Back in 2019, I worked on a side project to extract medicine names from text on labels using on-device AI. The idea was simple: snap a picture, extract the text, and find the medicine name — all without needing the cloud. But the execution? Not so simple. Devices were slower, models weren’t as advanced, and every improvement took effort.
Fast forward to 2025, and things have changed dramatically. With modern tools like transformers, large language models (LLMs), and faster devices, the same task is easier, faster, and more accurate. This post reflects on what I built in 2019, the deep technical journey through OCR and NER, and how I’d approach it today with everything we have.
If you’re into AI, mobile apps, or just curious about how fast things evolve, this one’s for you.
In 2019, running AI on a phone was still pretty new. I wanted everything to work offline — no cloud calls, just fast answers on-device. The task was two-fold:
- OCR (Optical Character Recognition): Convert a photo into text.
- NER (Named Entity Recognition): Find the medicine name in that text.
Sounds simple, right? But devices were limited, fonts were weird, and data was messy. Most of the text wasn’t medicine-related, so models often missed the significant bits. Accuracy was misleading — a model that labeled everything as “not medicine” looked great on paper but failed at the real goal.
So I built a pipeline. I used Tesseract OCR, tuned it heavily, trained it on synthetic data, and tested every preprocessing trick I could find. Then I tried multiple NER models — LSTMs and random forests and eventually settled on a simple memory-based approach (dictionary lookup). It wasn’t perfect, but it worked.
Here’s a quick look at what’s now possible:
- Modern OCR: Tools like TrOCR and Donut use transformers to read text directly from images. They’re smarter, handle layout better, and need less image tweaking.

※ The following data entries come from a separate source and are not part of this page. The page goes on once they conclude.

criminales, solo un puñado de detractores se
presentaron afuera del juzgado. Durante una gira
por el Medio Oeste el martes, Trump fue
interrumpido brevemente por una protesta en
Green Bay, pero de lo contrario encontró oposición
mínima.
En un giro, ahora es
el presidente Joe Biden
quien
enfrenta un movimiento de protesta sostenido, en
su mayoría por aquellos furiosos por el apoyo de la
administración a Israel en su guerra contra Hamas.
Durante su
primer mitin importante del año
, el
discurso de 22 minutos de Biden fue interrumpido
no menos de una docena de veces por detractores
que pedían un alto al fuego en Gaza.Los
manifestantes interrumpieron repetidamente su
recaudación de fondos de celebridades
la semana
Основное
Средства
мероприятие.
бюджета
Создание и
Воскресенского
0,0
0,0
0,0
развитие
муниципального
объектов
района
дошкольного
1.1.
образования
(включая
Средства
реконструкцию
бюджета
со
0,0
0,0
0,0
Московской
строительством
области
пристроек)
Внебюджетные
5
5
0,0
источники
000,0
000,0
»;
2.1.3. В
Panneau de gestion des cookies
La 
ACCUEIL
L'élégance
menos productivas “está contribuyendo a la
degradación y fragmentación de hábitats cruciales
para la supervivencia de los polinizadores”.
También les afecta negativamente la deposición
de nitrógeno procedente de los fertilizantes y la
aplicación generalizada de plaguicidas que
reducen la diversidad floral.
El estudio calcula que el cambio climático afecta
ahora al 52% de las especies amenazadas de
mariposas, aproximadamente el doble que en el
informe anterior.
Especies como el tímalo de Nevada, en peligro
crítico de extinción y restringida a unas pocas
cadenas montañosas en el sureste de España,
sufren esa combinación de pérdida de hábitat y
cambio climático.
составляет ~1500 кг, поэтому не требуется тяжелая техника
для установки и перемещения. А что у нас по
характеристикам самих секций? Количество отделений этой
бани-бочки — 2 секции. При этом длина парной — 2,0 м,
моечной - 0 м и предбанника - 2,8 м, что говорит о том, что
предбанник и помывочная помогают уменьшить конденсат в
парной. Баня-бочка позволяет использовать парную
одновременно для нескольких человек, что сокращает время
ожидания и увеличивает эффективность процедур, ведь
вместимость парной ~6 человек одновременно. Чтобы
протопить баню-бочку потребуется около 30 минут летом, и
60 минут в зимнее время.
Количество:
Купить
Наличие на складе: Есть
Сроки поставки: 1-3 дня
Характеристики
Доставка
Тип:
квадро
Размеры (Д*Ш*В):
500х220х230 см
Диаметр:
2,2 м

- LLMs for Text Extraction: You can now prompt models like GPT-4 or Claude to identify medicine names from noisy OCR output — even in zero-shot scenarios.
- Improved NER: With models like BioBERT and ClinicalBERT, you don’t need a huge dataset. These models already know medical terms and perform well with minimal fine-tuning.
- On-device Performance: Phones today have neural engines. You can run medium-sized models locally in real-time. Or go hybrid — do some work locally and call the cloud when needed.
This project taught me more than just technical tricks — it taught me to work around constraints, think critically about evaluation metrics, and experiment fast.
If I were to do it again today, I’d use transformer-based OCR out of the box, pair it with BioBERT or an instruction-tuned LLM for NER, and let a hybrid on-device/cloud setup handle the rest. The tools are mature, the models are more innovative, and the time-to-prototype is much faster.
But one thing hasn’t changed: building a solid pipeline requires care. Whether choosing the right model or cleaning up OCR output, thoughtful engineering makes the difference.
If you’re working on something similar today, start with the best tools, but always test deeply and stay pragmatic. Sometimes, a lookup list still wins.
đź“Ś TL;DR: Back in 2019, I built an on-device OCR + NER pipeline for medicine names. It was slow and clunky, but a great learning experience. Today, transformers and LLMs make that same problem easier and more accurate.